In the listing below, how many lines contain the string "rackspace"? Reply with the number alone.

— Task input —
____________________

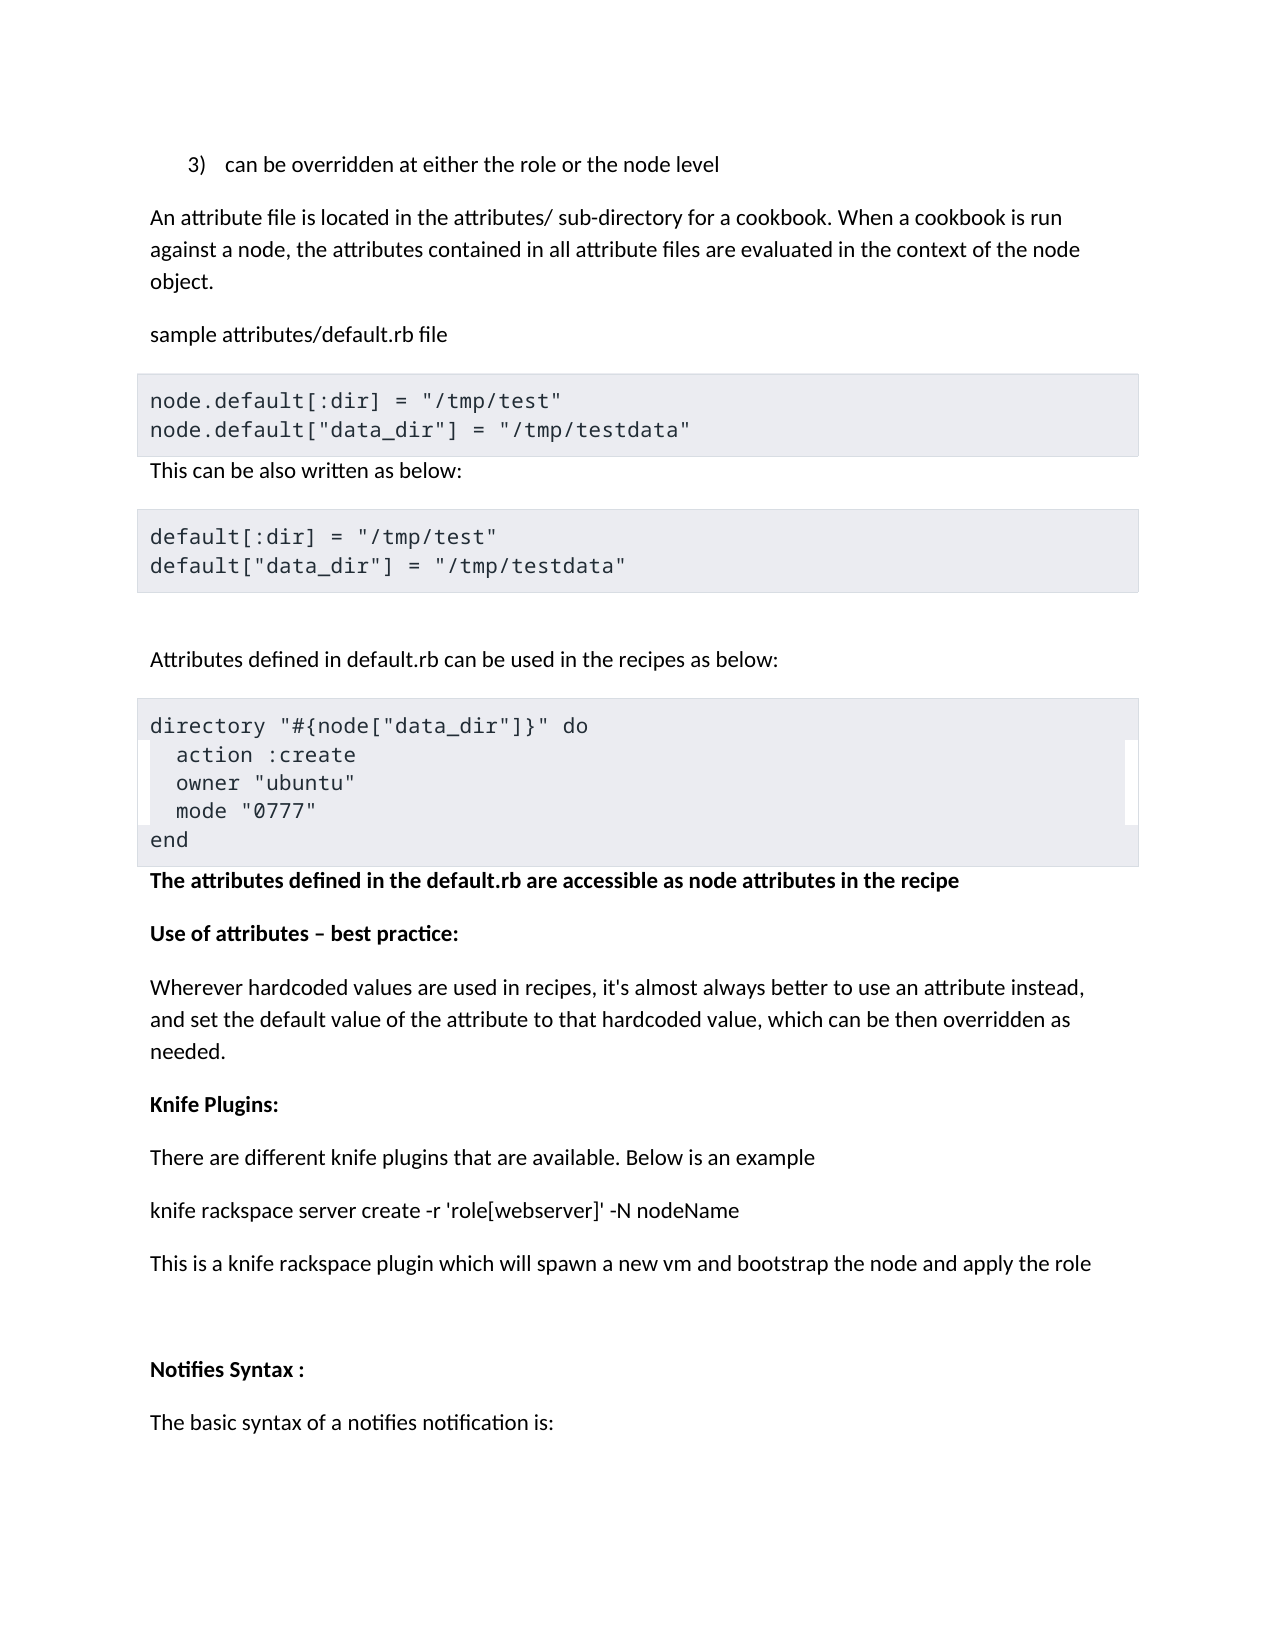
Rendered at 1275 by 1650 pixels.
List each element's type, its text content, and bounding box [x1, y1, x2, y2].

text Notifies Syntax : [150, 1355, 1125, 1383]
text There are different knife plugins that are available. Below is an example [150, 1143, 1125, 1171]
text An attribute file is located in the attributes/ sub-directory for a cookbook. When a cookbook is run against a node, the attributes contained in all attribute files are evaluated in the context of the node object. [150, 203, 1125, 295]
text directory "#{node["data_dir"]}" do [138, 699, 1138, 740]
text mode "0777" [150, 797, 1125, 812]
text This can be also written as below: [150, 457, 1125, 484]
text default[:dir] = "/tmp/test" [138, 510, 1138, 538]
text node.default["data_dir"] = "/tmp/testdata" [138, 402, 1138, 456]
text owner "ubuntu" [150, 768, 1125, 797]
text Knife Plugins: [150, 1090, 1125, 1118]
text node.default[:dir] = "/tmp/test" [138, 375, 1138, 402]
text Wherever hardcoded values are used in recipes, it's almost always better to use an attribute instead, and set the default value of the attribute to that hardcoded value, which can be then overridden as needed. [150, 973, 1125, 1065]
list can be overridden at either the role or the node level [187, 150, 1125, 178]
text knife rackspace server create -r 'role[webserver]' -N nodeName [150, 1196, 1125, 1224]
text action :create [150, 740, 1125, 768]
text The basic syntax of a notifies notification is: [150, 1408, 1125, 1436]
text Attributes defined in default.rb can be used in the recipes as below: [150, 645, 1125, 673]
text default["data_dir"] = "/tmp/testdata" [138, 538, 1138, 592]
text end [138, 812, 1138, 866]
text Use of attributes – best practice: [150, 919, 1125, 948]
text This is a knife rackspace plugin which will spawn a new vm and bootstrap the node and apply the role [150, 1249, 1125, 1277]
text sample attributes/default.rb file [150, 320, 1125, 348]
text The attributes defined in the default.rb are accessible as node attributes in the recipe [150, 867, 1125, 894]
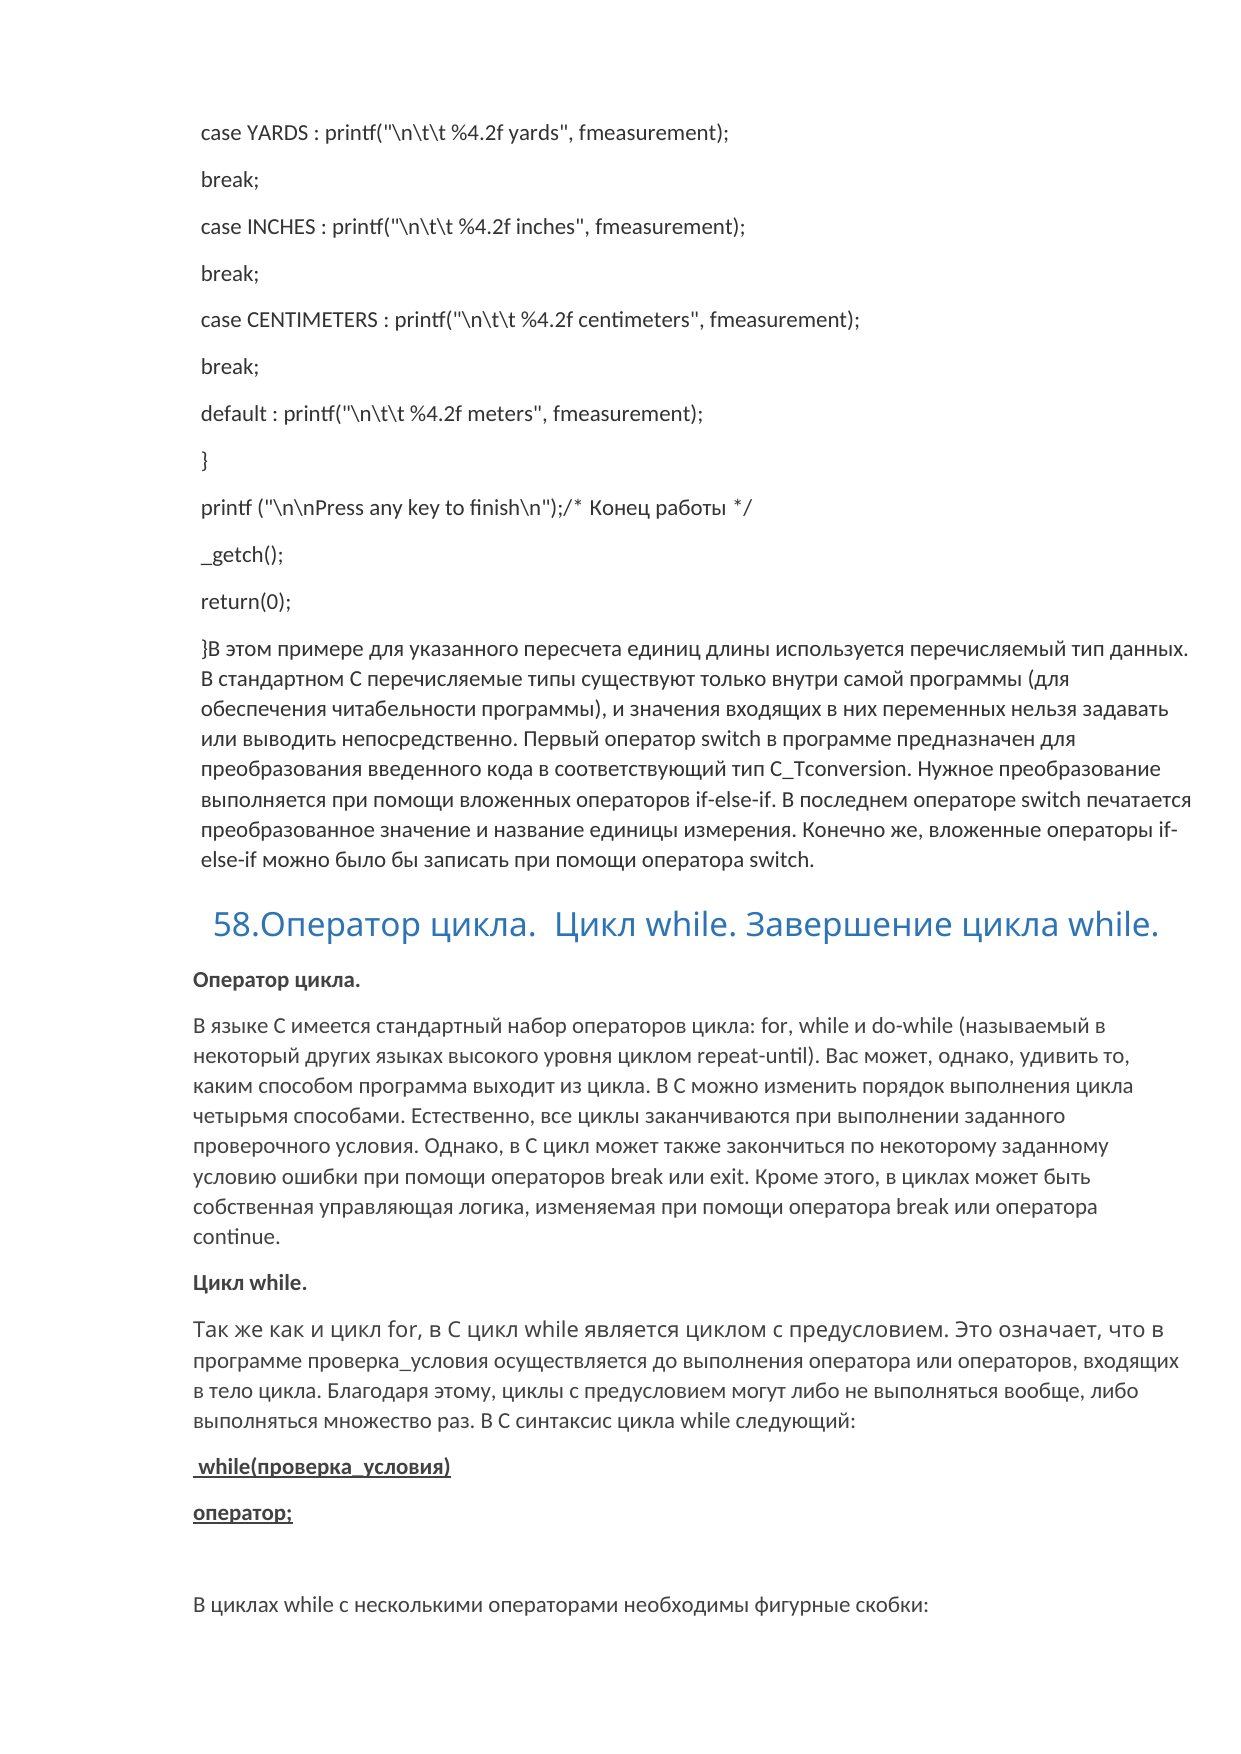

____________________

— Exercise output —
2